#### RECORDS TO PROCESS ####

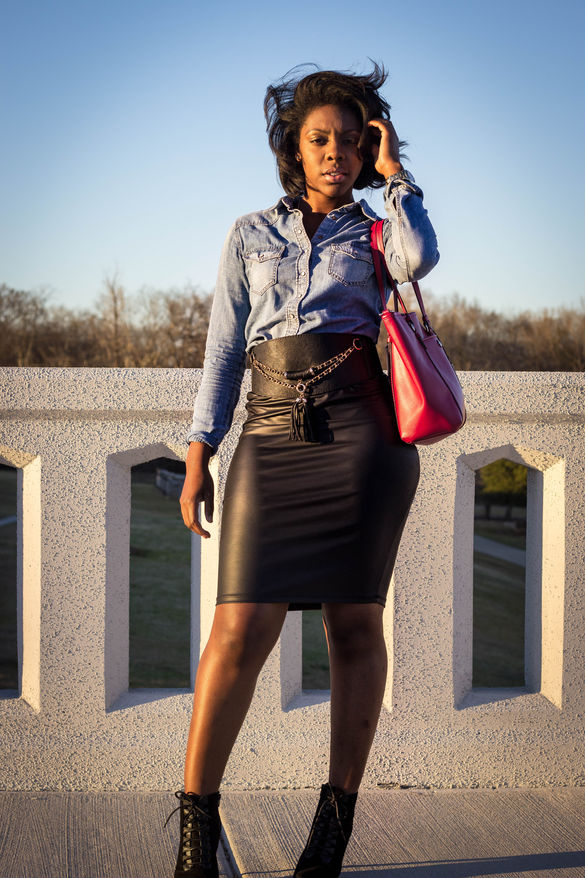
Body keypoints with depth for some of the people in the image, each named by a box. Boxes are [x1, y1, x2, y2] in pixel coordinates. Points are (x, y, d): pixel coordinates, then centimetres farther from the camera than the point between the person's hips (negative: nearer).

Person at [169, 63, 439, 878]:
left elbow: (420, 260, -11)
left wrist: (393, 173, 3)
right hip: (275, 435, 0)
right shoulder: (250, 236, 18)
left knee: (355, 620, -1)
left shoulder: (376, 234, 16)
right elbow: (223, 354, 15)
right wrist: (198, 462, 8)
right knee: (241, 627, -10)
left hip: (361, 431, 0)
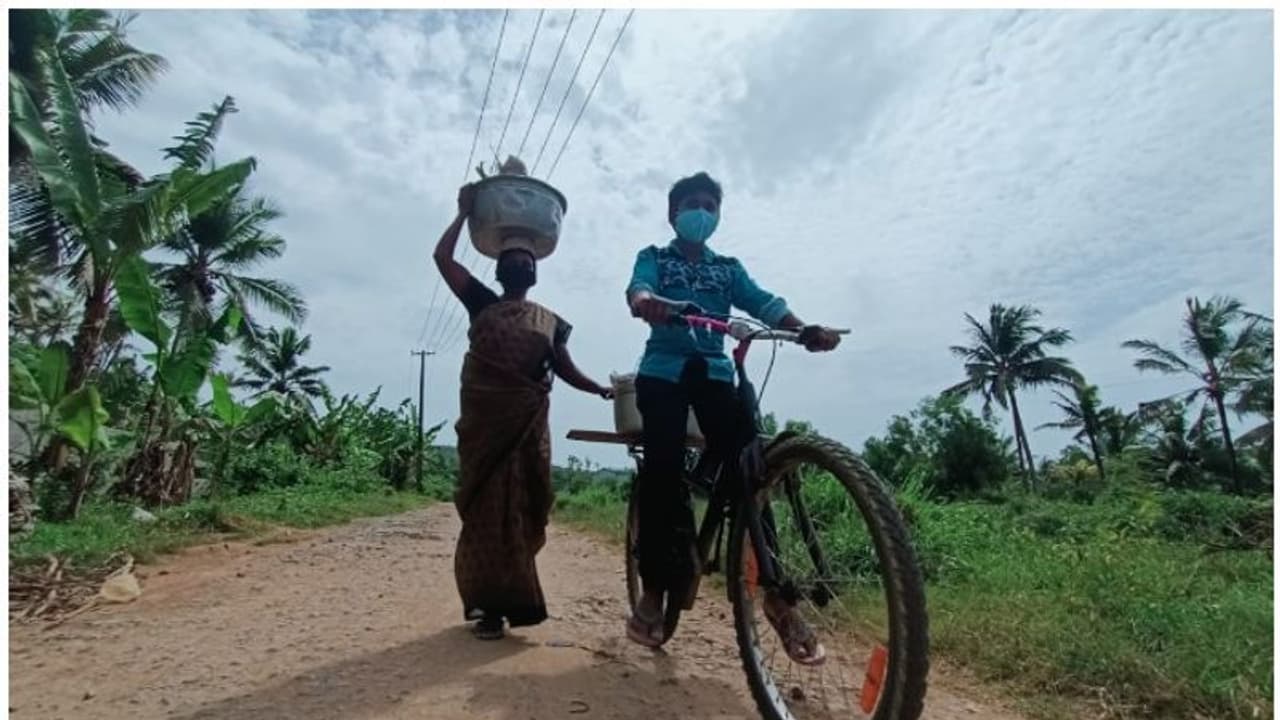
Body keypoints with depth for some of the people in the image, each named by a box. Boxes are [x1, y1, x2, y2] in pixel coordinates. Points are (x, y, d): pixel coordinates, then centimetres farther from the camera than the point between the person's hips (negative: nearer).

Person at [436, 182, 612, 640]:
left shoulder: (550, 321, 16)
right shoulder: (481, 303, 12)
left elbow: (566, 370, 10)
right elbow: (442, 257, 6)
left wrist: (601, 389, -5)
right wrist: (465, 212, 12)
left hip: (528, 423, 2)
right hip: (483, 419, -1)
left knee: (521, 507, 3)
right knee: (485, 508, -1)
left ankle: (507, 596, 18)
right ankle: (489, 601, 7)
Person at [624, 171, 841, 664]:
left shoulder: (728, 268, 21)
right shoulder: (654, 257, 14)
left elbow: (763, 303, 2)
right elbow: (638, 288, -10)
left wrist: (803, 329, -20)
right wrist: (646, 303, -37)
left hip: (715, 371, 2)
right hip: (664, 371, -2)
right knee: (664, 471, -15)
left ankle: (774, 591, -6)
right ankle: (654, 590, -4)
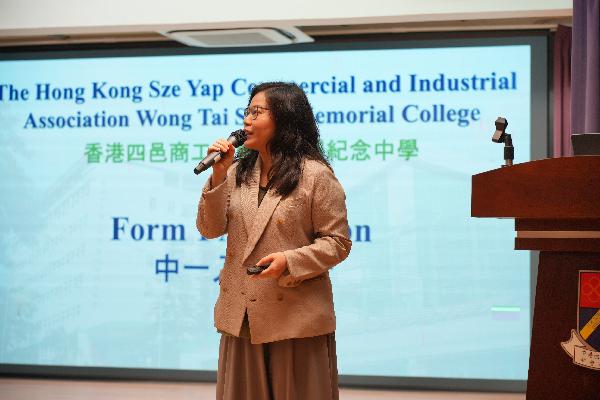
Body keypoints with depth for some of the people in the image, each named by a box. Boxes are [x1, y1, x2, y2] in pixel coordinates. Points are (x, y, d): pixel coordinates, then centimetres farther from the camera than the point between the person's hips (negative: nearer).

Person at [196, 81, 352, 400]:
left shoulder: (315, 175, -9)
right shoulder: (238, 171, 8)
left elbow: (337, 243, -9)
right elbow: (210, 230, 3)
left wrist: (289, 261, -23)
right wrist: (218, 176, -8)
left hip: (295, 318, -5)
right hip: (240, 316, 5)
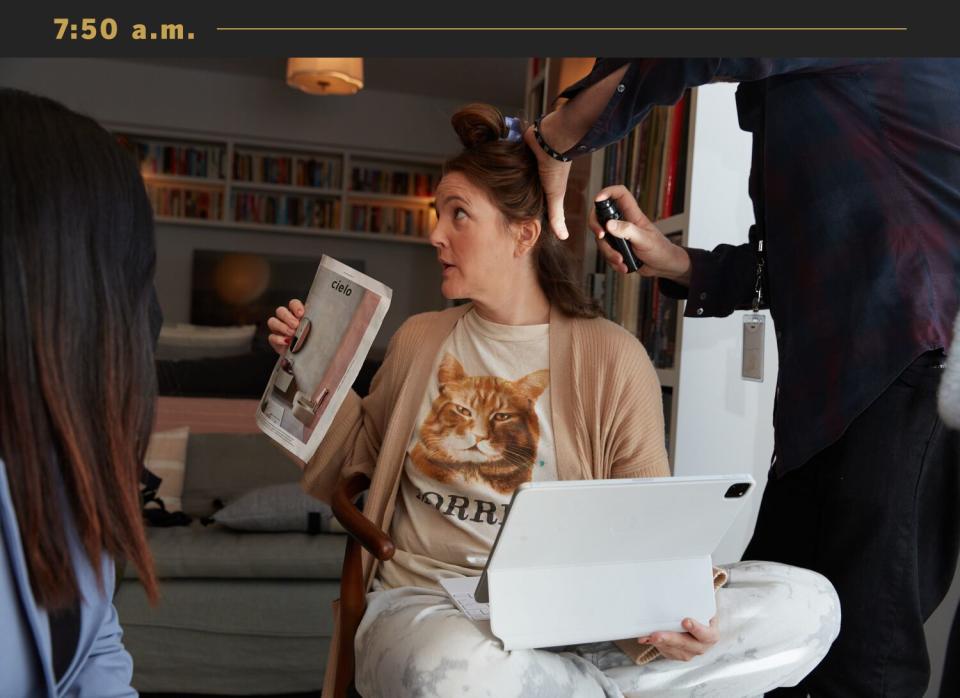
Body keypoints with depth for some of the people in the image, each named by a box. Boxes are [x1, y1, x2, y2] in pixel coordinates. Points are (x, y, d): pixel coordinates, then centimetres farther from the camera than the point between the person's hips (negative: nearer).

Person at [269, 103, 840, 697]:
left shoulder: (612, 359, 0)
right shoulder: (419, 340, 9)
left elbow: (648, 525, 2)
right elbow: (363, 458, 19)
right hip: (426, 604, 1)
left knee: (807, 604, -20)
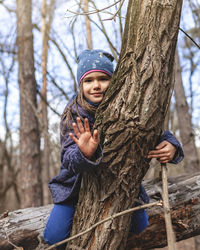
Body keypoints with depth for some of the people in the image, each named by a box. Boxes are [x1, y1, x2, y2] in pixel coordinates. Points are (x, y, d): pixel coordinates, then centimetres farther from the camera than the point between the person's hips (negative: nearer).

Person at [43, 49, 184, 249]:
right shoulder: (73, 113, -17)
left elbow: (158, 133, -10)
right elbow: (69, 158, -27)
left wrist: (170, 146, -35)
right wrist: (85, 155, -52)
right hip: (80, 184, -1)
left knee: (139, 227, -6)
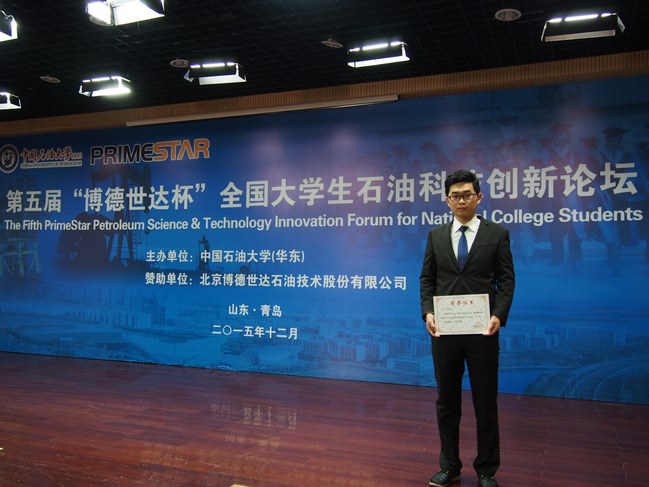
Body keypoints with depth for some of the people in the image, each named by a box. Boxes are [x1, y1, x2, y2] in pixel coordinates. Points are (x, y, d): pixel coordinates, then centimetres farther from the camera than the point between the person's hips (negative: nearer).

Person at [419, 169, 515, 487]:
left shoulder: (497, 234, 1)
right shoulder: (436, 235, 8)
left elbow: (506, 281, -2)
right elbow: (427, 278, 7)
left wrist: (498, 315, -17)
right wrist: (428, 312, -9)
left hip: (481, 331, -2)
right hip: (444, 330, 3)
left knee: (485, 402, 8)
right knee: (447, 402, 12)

####

WORK INSTRUCTIONS: Check each line above for the string "wrist" and copy the ones that have it.

OUTPUT OF THE EXERCISE:
left wrist: (393, 173, 3)
right wrist: (198, 462, 8)
left wrist: (601, 389, -5)
right wrist: (465, 212, 12)
left wrist: (803, 329, -20)
right wrist: (646, 303, -37)
left wrist: (289, 261, -23)
right wrist: (218, 176, -8)
left wrist: (170, 146, -35)
right wrist: (85, 155, -52)
left wrist: (498, 315, -17)
right wrist: (428, 312, -9)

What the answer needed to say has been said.